Once keyed-in though you can throw the Zee around in the way its makers intended. Squeeze the brakes and tweak the throttle for a few satisfying whaaaaarps as you snick a lower gear, get that upper body working to pick your apex, feel front and rear tires both doing their job as the body leans, and throttle up early, confident the independent rear won’t snap. String a few corners together and it’s involving, edifying, and as moreish as Intergalactic Coca-Cola.
Usable, dependable, a match for more exotic machinery on the road and a proven race winner off it, it’s no surprise the Z became a legend in its own lifetime. More than half-million S30 Zee-cars found homes in nine years.
Only with the S130 chassis launched in 1978 did the nameplate stumble. A new grand-touring focus chipped away at previous Zs’ keen-driving qualities, and the styling trappings of the 1970s didn’t so much gild Matsuo’s lily as cover it in rhinestones and pinstripes.
The Z31 and Z32 300ZXs strayed further still, though 1989’s 300ZX was a fine effort in its own right as it took on its ludicrously advanced Japanese competition. Nissan went back to basics with 2002’s 350Z, refined (if not improved) the idea with 2009’s 370Z, and today offers the twin-turbo Z launching later this year.

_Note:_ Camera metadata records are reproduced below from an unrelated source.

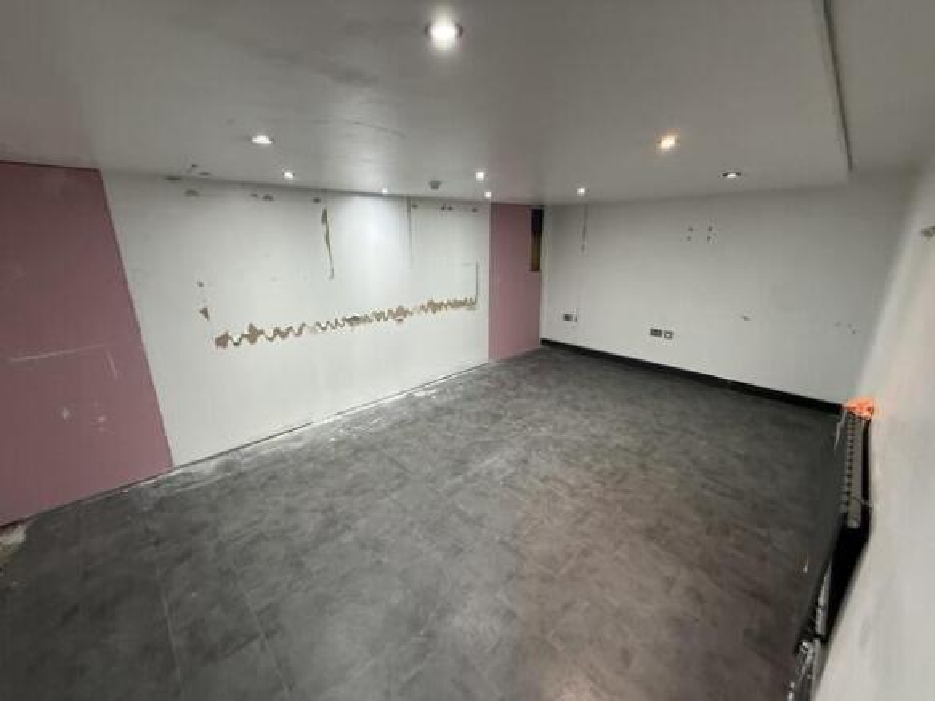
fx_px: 378
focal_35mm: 14
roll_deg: +0.6
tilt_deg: -14.8
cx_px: 468
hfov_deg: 102.1
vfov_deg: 85.7
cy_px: 350
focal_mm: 2.22
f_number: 2.2
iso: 320
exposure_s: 1/100
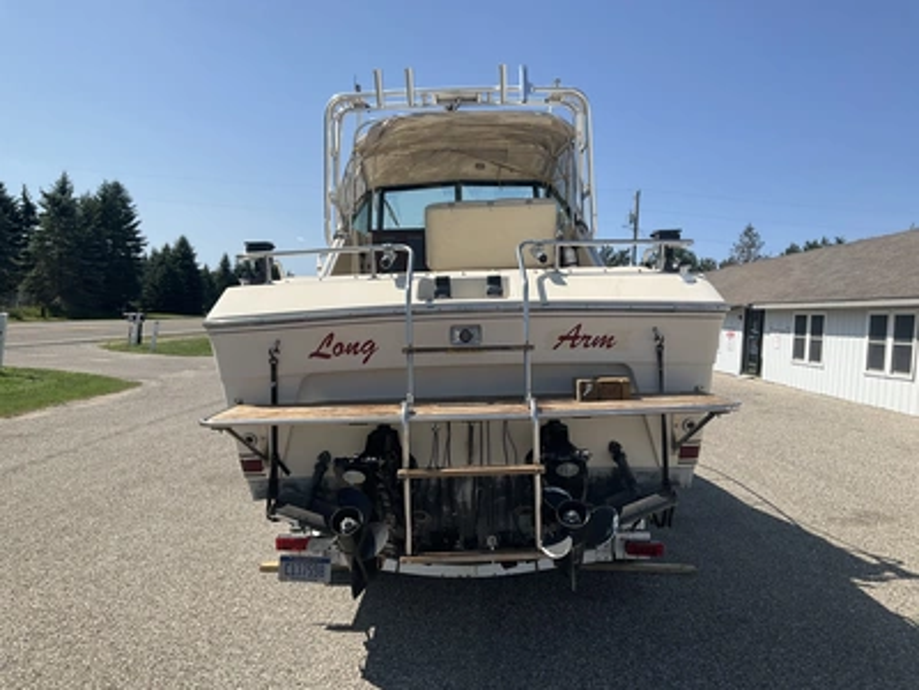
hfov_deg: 61.7
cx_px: 460
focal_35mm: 29
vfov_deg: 48.2
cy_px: 345
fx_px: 770
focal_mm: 3
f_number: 1.8
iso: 25
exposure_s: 1/2427
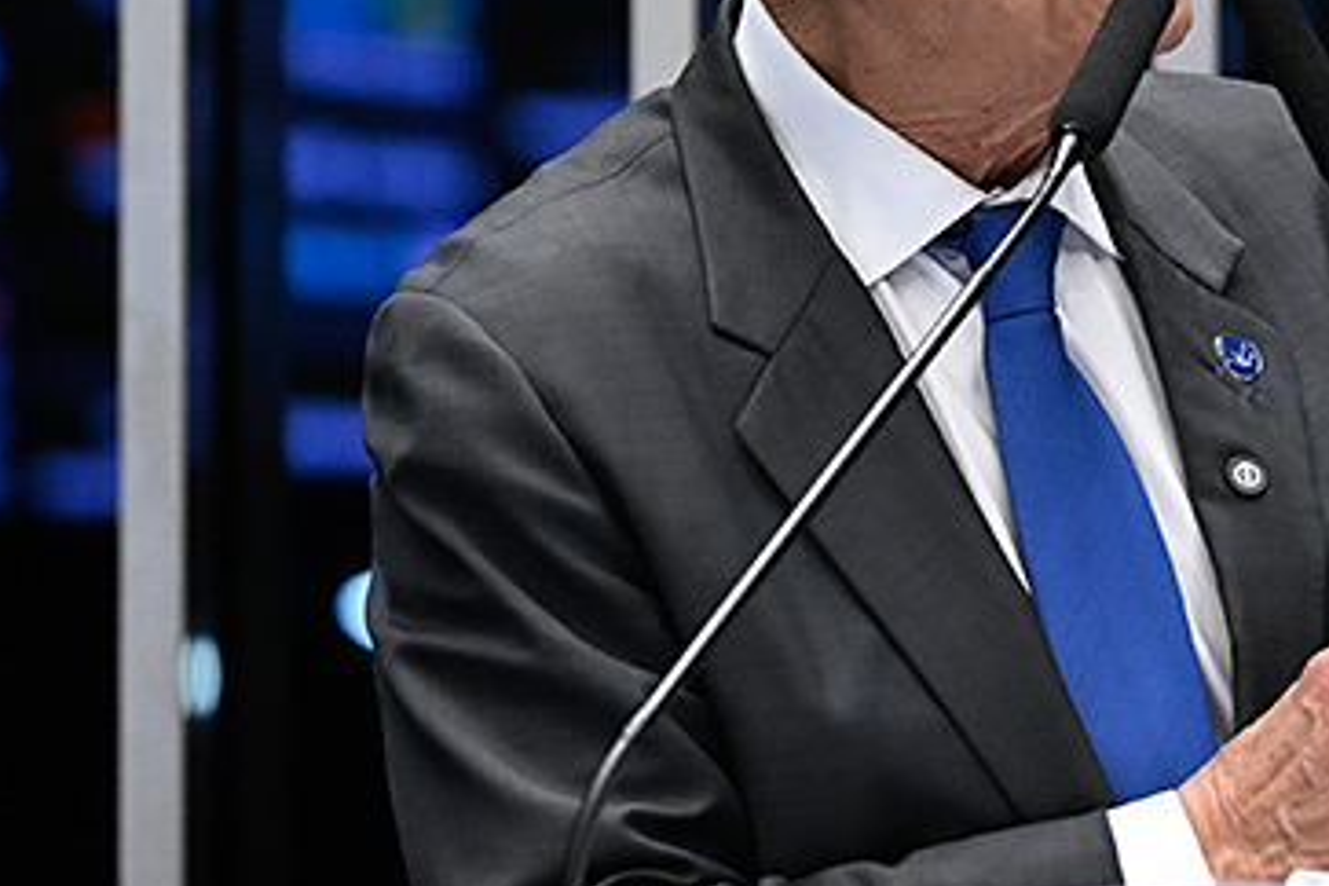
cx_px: 1413
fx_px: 14433
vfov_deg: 3.5
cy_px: 141
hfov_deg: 5.3
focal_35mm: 391
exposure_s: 1/200
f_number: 4
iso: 6400
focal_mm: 165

Early Zs are prized today. The fifteen grand that would once have got a tidy 240 is now barely enough for a scruffy example, and the best 240Zs—not including the rare and wildly valuable Z432 with its four-valve, triple-carb, twin-cam 2-liter from the ’60s Skyline GT-R—can fetch prices well into six figures.
For a car with even the ordinary Z’s range of talents however—be that carving corners or hassling sales reps in the outside lane—it feels like a small price to pay.